Выбрать главу

 Но не только точность, «семантичность» и тотальность выделяют Иванова из символистической среды. Мы уже говорили, что его поэзию никак нельзя отнести к эмоционально-суггестивной (а именно так характеризовал поэтику символизма в целом В. М. Жирмунский), слова «эмоция», «переживание» как-то с ней не вяжутся. Хотя целью его все равно остается переживание (целью поэзии не может быть просто «сообщение»), но это особое переживание — переживание всеединства, «Диониса» — именно это экстатическое переживание, а не сама та жестковатая конструкция, что долженствует к нему привести: дионисийское начало «вполне раскрывается только в переживании» (I, 719), говорит он. Но это переживание не только вне вещи (в отличие от «страдающих вещей» Анненского и «переживания-в-вещи» Ахматовой), но даже и вне музыкально-субъективной стихии Блока, вне «я», вне рефлексии, вне декартовского cogito (преодоление рефлексии испокон веков было непременным условием экстатического переживания Единого). В этой связи еще значимее становится тот факт, что в основу своей философии Иванов, в противоречие с полутысячелетней европейской рационалистической традицией, кладет не самоочевидность «Я есмь Я», не «Я мыслю — Я есмь», но «Ты еси — я есмь» (вот что скрывает подспудная полемика заглавия «Fio, ergo non sum» — мы приближаемся к началу, к истоку нашего разговора).

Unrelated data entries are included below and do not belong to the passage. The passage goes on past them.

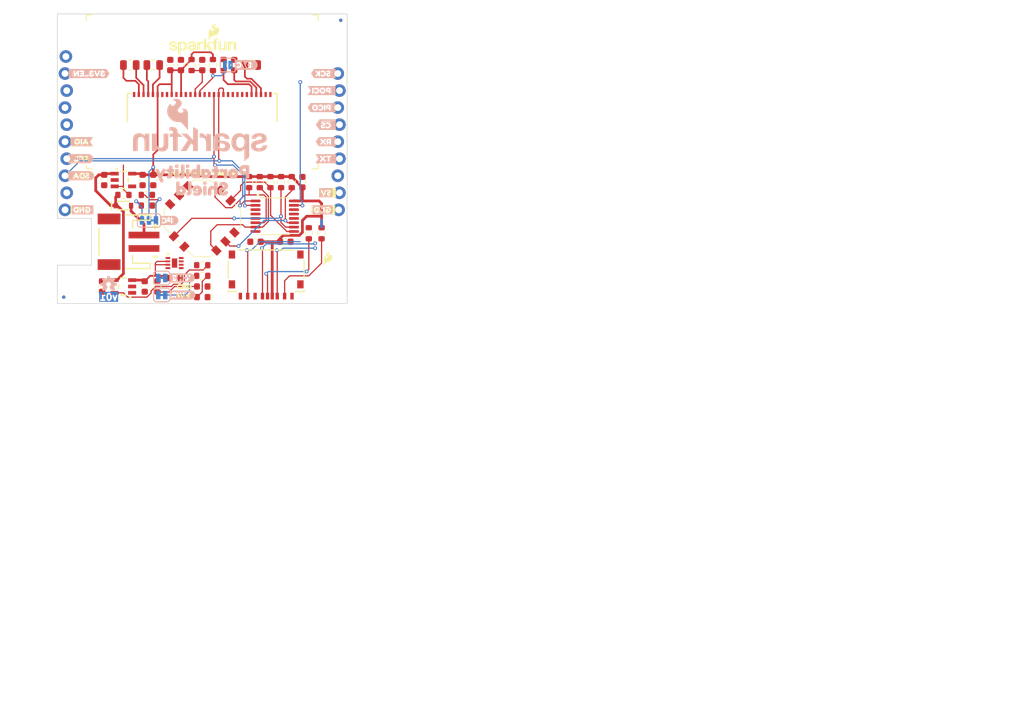
<source format=kicad_pcb>
(kicad_pcb
	(version 20240108)
	(generator "pcbnew")
	(generator_version "8.0")
	(general
		(thickness 1.6)
		(legacy_teardrops no)
	)
	(paper "USLetter")
	(title_block
		(title "SparkFun Portability Shield")
		(date "2024-09-25")
		(comment 1 "Designed by: N. Seidle")
	)
	(layers
		(0 "F.Cu" signal)
		(31 "B.Cu" jumper)
		(34 "B.Paste" user)
		(35 "F.Paste" user)
		(36 "B.SilkS" user "B.Silkscreen")
		(37 "F.SilkS" user "F.Silkscreen")
		(38 "B.Mask" user)
		(39 "F.Mask" user)
		(40 "Dwgs.User" user "User.Drawings")
		(41 "Cmts.User" user "User.Comments")
		(42 "Eco1.User" user "Ordering Instructions")
		(43 "Eco2.User" user "License")
		(44 "Edge.Cuts" user)
		(45 "Margin" user)
		(46 "B.CrtYd" user "B.Courtyard")
		(47 "F.CrtYd" user "F.Courtyard")
		(48 "B.Fab" user)
		(49 "F.Fab" user)
		(50 "User.1" user "V-Score")
		(51 "User.2" user)
	)
	(setup
		(stackup
			(layer "F.SilkS"
				(type "Top Silk Screen")
				(color "#FFFFFFFF")
			)
			(layer "F.Paste"
				(type "Top Solder Paste")
			)
			(layer "F.Mask"
				(type "Top Solder Mask")
				(color "#E0311DD4")
				(thickness 0.01)
			)
			(layer "F.Cu"
				(type "copper")
				(thickness 0.035)
			)
			(layer "dielectric 1"
				(type "core")
				(thickness 1.51)
				(material "FR4")
				(epsilon_r 4.5)
				(loss_tangent 0.02)
			)
			(layer "B.Cu"
				(type "copper")
				(thickness 0.035)
			)
			(layer "B.Mask"
				(type "Bottom Solder Mask")
				(color "#E0311DD4")
				(thickness 0.01)
			)
			(layer "B.Paste"
				(type "Bottom Solder Paste")
			)
			(layer "B.SilkS"
				(type "Bottom Silk Screen")
				(color "#FFFFFFFF")
			)
			(copper_finish "None")
			(dielectric_constraints no)
		)
		(pad_to_mask_clearance 0)
		(allow_soldermask_bridges_in_footprints no)
		(aux_axis_origin 135.255 117.475)
		(pcbplotparams
			(layerselection 0x00010fc_ffffffff)
			(plot_on_all_layers_selection 0x0000000_00000000)
			(disableapertmacros no)
			(usegerberextensions no)
			(usegerberattributes yes)
			(usegerberadvancedattributes yes)
			(creategerberjobfile yes)
			(dashed_line_dash_ratio 12.000000)
			(dashed_line_gap_ratio 3.000000)
			(svgprecision 4)
			(plotframeref no)
			(viasonmask no)
			(mode 1)
			(useauxorigin no)
			(hpglpennumber 1)
			(hpglpenspeed 20)
			(hpglpendiameter 15.000000)
			(pdf_front_fp_property_popups yes)
			(pdf_back_fp_property_popups yes)
			(dxfpolygonmode yes)
			(dxfimperialunits yes)
			(dxfusepcbnewfont yes)
			(psnegative no)
			(psa4output no)
			(plotreference yes)
			(plotvalue yes)
			(plotfptext yes)
			(plotinvisibletext no)
			(sketchpadsonfab no)
			(subtractmaskfromsilk no)
			(outputformat 1)
			(mirror no)
			(drillshape 0)
			(scaleselection 1)
			(outputdirectory "")
		)
	)
	(net 0 "")
	(net 1 "GND")
	(net 2 "VBATT")
	(net 3 "3.3V_P")
	(net 4 "SD_CD")
	(net 5 "5V")
	(net 6 "Net-(D1-A)")
	(net 7 "Net-(U5-C1P)")
	(net 8 "Net-(U5-C1N)")
	(net 9 "Net-(U5-VCOMH)")
	(net 10 "SCL")
	(net 11 "SDA")
	(net 12 "3V3_EN")
	(net 13 "Net-(U5-C2N)")
	(net 14 "Net-(D1-K)")
	(net 15 "unconnected-(J1-DAT2-Pad1)")
	(net 16 "unconnected-(J1-DAT1-Pad8)")
	(net 17 "unconnected-(J3-PadNC2)")
	(net 18 "unconnected-(J3-PadNC1)")
	(net 19 "Net-(JP1-A)")
	(net 20 "Net-(U5-C2P)")
	(net 21 "Net-(U3-PROG)")
	(net 22 "Net-(U5-VCC)")
	(net 23 "unconnected-(U2-~{ALRT}-Pad5)")
	(net 24 "Net-(JP2-B)")
	(net 25 "Net-(U5-IREF)")
	(net 26 "SHLD_~{CS}")
	(net 27 "SHLD_SCK")
	(net 28 "SHLD_POCI")
	(net 29 "SHLD_PICO")
	(net 30 "Main-TX")
	(net 31 "SW_Down")
	(net 32 "SW_Up")
	(net 33 "SW_Right")
	(net 34 "SW_Left")
	(net 35 "SW_Center")
	(net 36 "unconnected-(U4-IO6-Pad13)")
	(net 37 "unconnected-(U4-IO7-Pad14)")
	(net 38 "Main-RX")
	(net 39 "unconnected-(J2-Pin_3-Pad3)")
	(net 40 "unconnected-(U1-NC-Pad4)")
	(net 41 "Net-(D3-A)")
	(net 42 "Net-(JP3-A)")
	(net 43 "unconnected-(U5-NC-Pad7)")
	(net 44 "Net-(JP4-B)")
	(net 45 "Net-(JP4-A)")
	(net 46 "unconnected-(U4-IO5-Pad12)")
	(net 47 "~{RESET}_P")
	(net 48 "unconnected-(J2-Pin_4-Pad4)")
	(net 49 "unconnected-(J2-Pin_9-Pad9)")
	(net 50 "unconnected-(J2-Pin_5-Pad5)")
	(net 51 "unconnected-(J2-Pin_1-Pad1)")
	(net 52 "unconnected-(J4-Pin_7-Pad3)")
	(footprint "kibuzzard-66F083B5" (layer "F.Cu") (at 154.129893 116.499038))
	(footprint "kibuzzard-66F080CC" (layer "F.Cu") (at 175.514 100.965))
	(footprint "kibuzzard-66F377AE" (layer "F.Cu") (at 138.90625 93.345))
	(footprint "SparkFun-Aesthetic:Fiducial_0.5mm_Mask1mm" (layer "F.Cu") (at 136.2075 116.5225 90))
	(footprint "SparkFun-Resistor:R_0603_1608Metric" (layer "F.Cu") (at 156.845 111.76 180))
	(footprint "SparkFun-Capacitor:C_0603_1608Metric" (layer "F.Cu") (at 141.9225 114.935 -90))
	(footprint "SparkFun-Resistor:R_0603_1608Metric" (layer "F.Cu") (at 165.4175 99.3775 90))
	(footprint "SparkFun-Connector:microSD_Friction_Fit_Common" (layer "F.Cu") (at 166.37 112.395))
	(footprint "SparkFun-Hardware:Standoff" (layer "F.Cu") (at 175.895 76.835 90))
	(footprint "SparkFun-LED:LED_0603_1608Metric_Red" (layer "F.Cu") (at 156.845 116.5225 180))
	(footprint "SparkFun-Connector:JST_SMD_2.0mm-2" (layer "F.Cu") (at 144.4625 108.2675 90))
	(footprint "SparkFun-Capacitor:C_0805_2012Metric" (layer "F.Cu") (at 164.1475 81.915))
	(footprint "SparkFun-Resistor:R_0603_1608Metric" (layer "F.Cu") (at 174.625 106.9975 -90))
	(footprint "kibuzzard-66F0833D" (layer "F.Cu") (at 149.86 110.49))
	(footprint "kibuzzard-66F080F8" (layer "F.Cu") (at 138.83672 98.425))
	(footprint "SparkFun-Resistor:R_0603_1608Metric" (layer "F.Cu") (at 158.4325 81.915 -90))
	(footprint "kibuzzard-66F080D6" (layer "F.Cu") (at 174.879 103.505))
	(footprint "kibuzzard-66F080E9" (layer "F.Cu") (at 138.70972 95.885))
	(footprint "SparkFun-LED:LED_0603_1608Metric_Yellow" (layer "F.Cu") (at 156.845 114.935 180))
	(footprint "SparkFun-Resistor:R_0603_1608Metric" (layer "F.Cu") (at 150.1775 114.935 90))
	(footprint "SparkFun-Semiconductor-Standard:TSSOP-16_4.4x5mm_P0.65mm" (layer "F.Cu") (at 167.64 104.4575))
	(footprint "SparkFun-Capacitor:C_0603_1608Metric" (layer "F.Cu") (at 164.7825 108.2675 180))
	(footprint "SparkFun-Semiconductor-Standard:SOD-323" (layer "F.Cu") (at 145.0975 102.87))
	(footprint "SparkFun-Aesthetic:Fiducial_0.5mm_Mask1mm" (layer "F.Cu") (at 177.4825 75.2475 90))
	(footprint "SparkFun-Resistor:R_0603_1608Metric" (layer "F.Cu") (at 145.0975 101.2825))
	(footprint "SparkFun-Resistor:R_0603_1608Metric" (layer "F.Cu") (at 170.18 99.3775 90))
	(footprint "SparkFun-Switch:Navigation_SMD_9.9x9.9mm" (layer "F.Cu") (at 156.845 104.775))
	(footprint "SparkFun-Semiconductor-Standard:SOT23-5" (layer "F.Cu") (at 145.0975 99.06))
	(footprint "SparkFun-Aesthetic:SparkFun_Flame_2mm" (layer "F.Cu") (at 175.5775 110.8075))
	(footprint "SparkFun-Resistor:R_0603_1608Metric"
		(layer "F.Cu")
		(uuid "79ec0a8f-ef0c-44d7-ae9e-1e40aa01b543")
		(at 155.2575 81.915 90)
		(descr "Resistor SMD 0603 (1608 Metric), square (rectangular) end terminal, IPC_7351 nominal, (Body size source: IPC-SM-782 page 72, https://www.pcb-3d.com/wordpress/wp-content/uploads/ipc-sm-782a_amendment_1_and_2.pdf), generated with kicad-footprint-generator")
		(tags "SparkFun resistor")
		(property "Reference" "R1"
			(at 0 -1.43 90)
			(layer "F.Fab")
			(uuid "2c0543c9-8105-44f6-96b6-05af64f5f34c")
			(effects
				(font
					(size 0.5 0.5)
					(thickness 0.1)
					(bold yes)
				)
			)
		)
		(property "Value" "10k"
			(at 0 -1.27 90)
			(layer "F.Fab")
			(uuid "58db2a92-3d60-456c-8c77-0759fbfb84d6")
			(effects
				(font
					(size 0.5 0.5)
					(thickness 0.1)
					(bold yes)
				)
			)
		)
		(pr
... [518402 chars truncated]
</source>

Многие стихи Иванова кажутся чужими и жесткими («неестественными») именно потому, что лишены этой «ауры рефлексии», «cogit'ности», когда «атлас одежд» становится «печален» (Анненский), когда абстрактное понятие «власть» не только сознается и понимается, но осязается — «как руки брадобрея» (Мандельштам). И этот «антипсихологизм» многократно теоретически продекларирован Ивановым в его открытой полемике с Анненским; Иванов отвергает такой подход к поэзии, когда «данность... не различима от... реакции на нее» (II, 622), когда сообщается не «истина... а чувственное представление» (II, 665) — то есть, в конечном счете, подход Анненского. Ядром и целью поэтического воплощения для Иванова, как и для Анненского, остается переживание, но переживание нерефлексивное. Это почти самопротиворечивая установка: такое переживание должно быть безотчетно, а стало быть, принципиально невыразимо: любое выражение — это все те же путы рефлексии.

Задание построить модель такого переживания требует последовательного очищения от переживаний в более привычном смысле этого слова (от «реакции на данность»). Здесь корень того чувства «отсутствия непосредственности», «надутости», что столь часто возникало у современников Иванова при чтении его стихов. «Основное переживание» Иванова оказывается внеположным самому тексту, его событие свершается вне текста, описывающего его, или к нему возводящего, но не являющегося им самим (вспомним антиномическую несамодостаточность ивановских «монад», то, что каждая из них — путь, а не цель, часть, а не целое). Стих Иванова ищет разомкнуться не в мир, нечистый и «неправильный», «такой» мир Анненского, но в некое пречистое до непроницаемости ядро. Этот мотив предельного очищения — до зауми, до нечленораздельности, до онемения — явственно присутствует в пристальном вслушивании Иванова в «бессмысленное» звучание: шум моря, шелест деревьев, стрекотание цикад («зов волшебно-сладкий / Многоустых скважин», «звук отдаленного лая», «чары журчанья», «глубинный звон», «пустынные шелесты» и т. п.).

 Иванов признавался, что слышать «звон тишины», осязать «святой безмолвия язык» он научился в раннем детстве, дважды запечатлев это «духовно определительное переживание» (I, 213) — в «Песнях из Лабиринта» (это стихи «о самом главном», говорил он О. А. Шор) и в поэме «Младенчество»: очень характерна эта грань — уже даже не членораздельности, но звучания как такового: «слышать я начал безмолвье». Этот звук — в отличие от слов, в отличие даже от самих издающих его предметов (если таковые вообще имеются) — не может быть неправилен — именно постольку, поскольку он нечленоразделен, почти «безмолвен». То упоение аллитерациями, о котором мы вели речь, — уже не чисто музыкальное, но еще не без остатка смысловое, — это своего рода цикадное стрекотание, прорывающее смысловую ткань, тот самый «безошибочный» шум, шелест — именно в него на самом деле и упирается, размыкается стих Иванова, а не в обессиленное «так» Анненского с многоточиями после него. И то же на грани зауми звучание привлекает его в без меры нанизываемых и все более экзотичных собственных именах: если ему нужен герой Троянской войны, то упомянет он Эвфорба (имя, которое и произносится-то с затруднением), а не Гектора или Париса.